“Incredible hypocrisy by Boris Johnson.” “Baroness Hale’s behaviour was disgraceful.” “There are many words I’d use to describe what Michael Gove did. Betrayal. Deceitful.” Plenty of the salty old tunes came out again in Laura Kuenssberg: State of Chaos (BBC Two) as a breakneck episode compiled the story of Brexit, 2016-2019, also known as the blue-on-blue album. 

Of the vast crowd of avengers assembling to give their version of events (which included Labour’s Hilary Benn), those with a turn of phrase added the most value. “We are like the frog being boiled,” Amber Rudd told Jo Johnson as the plot to prorogue Parliament simmered. He resigned within the hour. Matt Hancock, who remembered Dominic Cummings lying to him over lunch, looked chuffed to talk of something other than Covid. 

Some of these are usual-suspect rent-a-gobs. Kuenssberg’s more significant coup was to persuade shy, blinking civil servants to break their vow of omertà. Most hypnotic was Helen MacNamara, former deputy cabinet secretary, whose every temperate answer hinted at sediments and subcrusts. “Wow, that is genuinely surprising,” she said when informed by Kuenssberg that fellow civil servant Simon McDonald had let on to Foreign Office colleagues that he was a Remainer. “I don’t know why that would be a good or helpful thing.” May the whole interview some day see the light. 

While some, smacking their lips, accepted the invitation to settle scores, Kuenssberg’s aim was to generate as much light as heat.
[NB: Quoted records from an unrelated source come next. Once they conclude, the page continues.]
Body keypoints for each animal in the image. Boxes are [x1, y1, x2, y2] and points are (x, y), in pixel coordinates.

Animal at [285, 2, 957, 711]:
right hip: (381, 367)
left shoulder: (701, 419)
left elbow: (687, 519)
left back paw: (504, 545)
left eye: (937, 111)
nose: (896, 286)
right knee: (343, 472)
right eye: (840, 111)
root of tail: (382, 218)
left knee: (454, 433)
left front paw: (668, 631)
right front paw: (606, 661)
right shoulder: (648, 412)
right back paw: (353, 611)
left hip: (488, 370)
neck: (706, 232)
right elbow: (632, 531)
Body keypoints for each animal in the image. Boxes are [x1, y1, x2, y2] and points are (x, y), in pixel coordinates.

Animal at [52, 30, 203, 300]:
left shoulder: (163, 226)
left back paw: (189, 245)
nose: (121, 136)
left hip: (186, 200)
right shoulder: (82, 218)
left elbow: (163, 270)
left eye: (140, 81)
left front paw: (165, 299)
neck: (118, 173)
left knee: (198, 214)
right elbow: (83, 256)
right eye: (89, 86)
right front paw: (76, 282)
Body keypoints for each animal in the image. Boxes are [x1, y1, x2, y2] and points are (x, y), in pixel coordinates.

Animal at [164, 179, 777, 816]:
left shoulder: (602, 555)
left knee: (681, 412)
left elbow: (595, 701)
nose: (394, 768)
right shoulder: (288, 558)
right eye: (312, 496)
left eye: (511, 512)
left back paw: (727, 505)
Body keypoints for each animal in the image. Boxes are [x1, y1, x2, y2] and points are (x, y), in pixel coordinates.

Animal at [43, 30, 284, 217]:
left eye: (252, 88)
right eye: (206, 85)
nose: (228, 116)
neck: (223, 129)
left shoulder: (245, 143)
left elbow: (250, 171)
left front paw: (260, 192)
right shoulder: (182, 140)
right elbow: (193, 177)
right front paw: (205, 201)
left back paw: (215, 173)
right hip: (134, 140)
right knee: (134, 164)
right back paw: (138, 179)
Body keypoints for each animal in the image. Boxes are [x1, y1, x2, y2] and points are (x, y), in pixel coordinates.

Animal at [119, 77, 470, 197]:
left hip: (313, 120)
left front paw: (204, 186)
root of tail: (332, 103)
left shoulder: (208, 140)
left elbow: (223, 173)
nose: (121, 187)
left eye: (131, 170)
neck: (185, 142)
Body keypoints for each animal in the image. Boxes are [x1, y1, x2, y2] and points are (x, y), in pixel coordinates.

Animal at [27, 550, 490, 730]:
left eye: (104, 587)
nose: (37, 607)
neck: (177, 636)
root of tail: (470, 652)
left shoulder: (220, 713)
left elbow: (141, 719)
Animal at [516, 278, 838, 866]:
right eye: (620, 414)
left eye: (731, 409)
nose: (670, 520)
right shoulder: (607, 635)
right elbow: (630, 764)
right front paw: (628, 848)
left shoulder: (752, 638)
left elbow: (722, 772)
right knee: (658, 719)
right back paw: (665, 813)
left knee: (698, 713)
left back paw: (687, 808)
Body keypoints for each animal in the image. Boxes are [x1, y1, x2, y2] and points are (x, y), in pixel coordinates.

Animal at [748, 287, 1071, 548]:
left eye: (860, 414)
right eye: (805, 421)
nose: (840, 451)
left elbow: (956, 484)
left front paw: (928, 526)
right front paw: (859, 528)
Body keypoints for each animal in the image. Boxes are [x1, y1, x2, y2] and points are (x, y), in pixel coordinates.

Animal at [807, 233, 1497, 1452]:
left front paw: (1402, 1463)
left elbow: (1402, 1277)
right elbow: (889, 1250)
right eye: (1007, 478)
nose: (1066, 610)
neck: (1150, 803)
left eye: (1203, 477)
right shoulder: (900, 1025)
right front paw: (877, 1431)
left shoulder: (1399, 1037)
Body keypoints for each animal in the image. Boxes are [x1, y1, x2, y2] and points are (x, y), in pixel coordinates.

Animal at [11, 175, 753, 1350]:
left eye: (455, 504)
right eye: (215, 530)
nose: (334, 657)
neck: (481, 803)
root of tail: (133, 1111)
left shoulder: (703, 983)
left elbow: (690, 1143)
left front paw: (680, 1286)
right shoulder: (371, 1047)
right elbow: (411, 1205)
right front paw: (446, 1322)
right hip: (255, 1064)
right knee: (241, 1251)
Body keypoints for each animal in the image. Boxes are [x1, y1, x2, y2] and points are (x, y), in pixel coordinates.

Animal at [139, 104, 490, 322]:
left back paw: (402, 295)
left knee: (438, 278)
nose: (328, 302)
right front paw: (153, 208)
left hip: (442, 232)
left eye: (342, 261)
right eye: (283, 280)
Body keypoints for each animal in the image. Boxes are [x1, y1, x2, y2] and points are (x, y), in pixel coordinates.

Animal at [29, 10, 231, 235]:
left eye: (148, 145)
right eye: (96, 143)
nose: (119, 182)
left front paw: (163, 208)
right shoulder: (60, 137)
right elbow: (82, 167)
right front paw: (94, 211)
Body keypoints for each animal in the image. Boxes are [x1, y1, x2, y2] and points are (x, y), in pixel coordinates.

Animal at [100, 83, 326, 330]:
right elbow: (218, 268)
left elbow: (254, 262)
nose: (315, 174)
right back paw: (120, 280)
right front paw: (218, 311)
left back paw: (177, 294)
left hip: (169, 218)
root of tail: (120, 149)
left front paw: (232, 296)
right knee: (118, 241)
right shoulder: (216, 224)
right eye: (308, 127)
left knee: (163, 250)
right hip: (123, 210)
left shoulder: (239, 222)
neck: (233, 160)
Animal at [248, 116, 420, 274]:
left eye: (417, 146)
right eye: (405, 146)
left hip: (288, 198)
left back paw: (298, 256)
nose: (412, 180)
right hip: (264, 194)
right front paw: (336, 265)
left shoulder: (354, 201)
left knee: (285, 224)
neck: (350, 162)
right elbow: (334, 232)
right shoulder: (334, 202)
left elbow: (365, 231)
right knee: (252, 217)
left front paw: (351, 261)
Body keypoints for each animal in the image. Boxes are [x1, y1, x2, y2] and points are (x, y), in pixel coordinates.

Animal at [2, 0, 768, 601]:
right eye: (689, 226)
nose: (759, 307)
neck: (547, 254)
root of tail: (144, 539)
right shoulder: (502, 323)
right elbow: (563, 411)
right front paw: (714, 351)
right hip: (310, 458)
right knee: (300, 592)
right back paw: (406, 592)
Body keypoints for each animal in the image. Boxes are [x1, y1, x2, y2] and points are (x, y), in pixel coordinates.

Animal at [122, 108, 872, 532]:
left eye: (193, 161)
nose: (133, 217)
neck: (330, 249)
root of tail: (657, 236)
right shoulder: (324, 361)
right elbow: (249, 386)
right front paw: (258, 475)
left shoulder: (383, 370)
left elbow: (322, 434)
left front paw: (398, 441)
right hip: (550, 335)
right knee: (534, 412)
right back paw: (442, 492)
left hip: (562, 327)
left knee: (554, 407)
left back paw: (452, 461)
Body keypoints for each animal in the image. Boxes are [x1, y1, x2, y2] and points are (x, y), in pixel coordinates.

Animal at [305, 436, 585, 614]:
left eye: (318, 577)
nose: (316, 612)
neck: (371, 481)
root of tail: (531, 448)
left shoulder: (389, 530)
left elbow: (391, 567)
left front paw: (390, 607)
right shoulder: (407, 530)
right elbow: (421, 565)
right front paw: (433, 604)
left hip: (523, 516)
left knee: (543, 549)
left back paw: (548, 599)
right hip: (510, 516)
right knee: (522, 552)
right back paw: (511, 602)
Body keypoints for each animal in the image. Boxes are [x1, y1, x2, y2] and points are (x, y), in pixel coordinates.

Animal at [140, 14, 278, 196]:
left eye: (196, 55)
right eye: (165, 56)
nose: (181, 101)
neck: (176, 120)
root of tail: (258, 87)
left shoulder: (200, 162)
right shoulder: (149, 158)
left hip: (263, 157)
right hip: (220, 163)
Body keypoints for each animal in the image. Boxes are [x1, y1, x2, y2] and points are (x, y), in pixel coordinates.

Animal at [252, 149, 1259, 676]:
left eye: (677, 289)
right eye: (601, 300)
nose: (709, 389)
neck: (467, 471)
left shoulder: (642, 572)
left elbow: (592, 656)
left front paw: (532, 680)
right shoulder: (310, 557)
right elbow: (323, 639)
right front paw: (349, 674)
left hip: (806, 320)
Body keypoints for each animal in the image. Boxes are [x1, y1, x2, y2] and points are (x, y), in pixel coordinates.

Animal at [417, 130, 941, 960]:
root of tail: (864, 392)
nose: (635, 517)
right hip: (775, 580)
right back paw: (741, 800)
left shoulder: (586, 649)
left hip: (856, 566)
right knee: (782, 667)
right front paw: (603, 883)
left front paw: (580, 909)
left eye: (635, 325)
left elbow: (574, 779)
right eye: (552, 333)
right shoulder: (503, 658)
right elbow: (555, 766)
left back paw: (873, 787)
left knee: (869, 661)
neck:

There was plenty of both in the section on Theresa May’s infamous dementia tax. “Theresa was adamant she was having that policy,” recalled her adviser Fiona Hill, looking like a battle-scarred survivor who itched to say way more. 

Almost everyone here has since been slung out of the Augean stable. Jacob Rees-Mogg, still haunting the present like an Edwardian hologram, spoke from a room with bookcases containing not leathered hardbacks but a shelf of slightly foxed Rough Guides. “Daddy, daddy,” he remembered a son telling him the morning after the referendum. “We’ve won.” 

Giving nothing away about which way she swings, this was Kuenssberg’s Rough Guide to Brexit. In truth, regardless of which way you voted, it was all a bit re-traumatising to revisit the bedlam so soon. But her entertaining second draft of history will be useful to perhaps unborn professors of 21st-century Britain when evaluating Master Rees-Mogg’s profoundly divisive claim.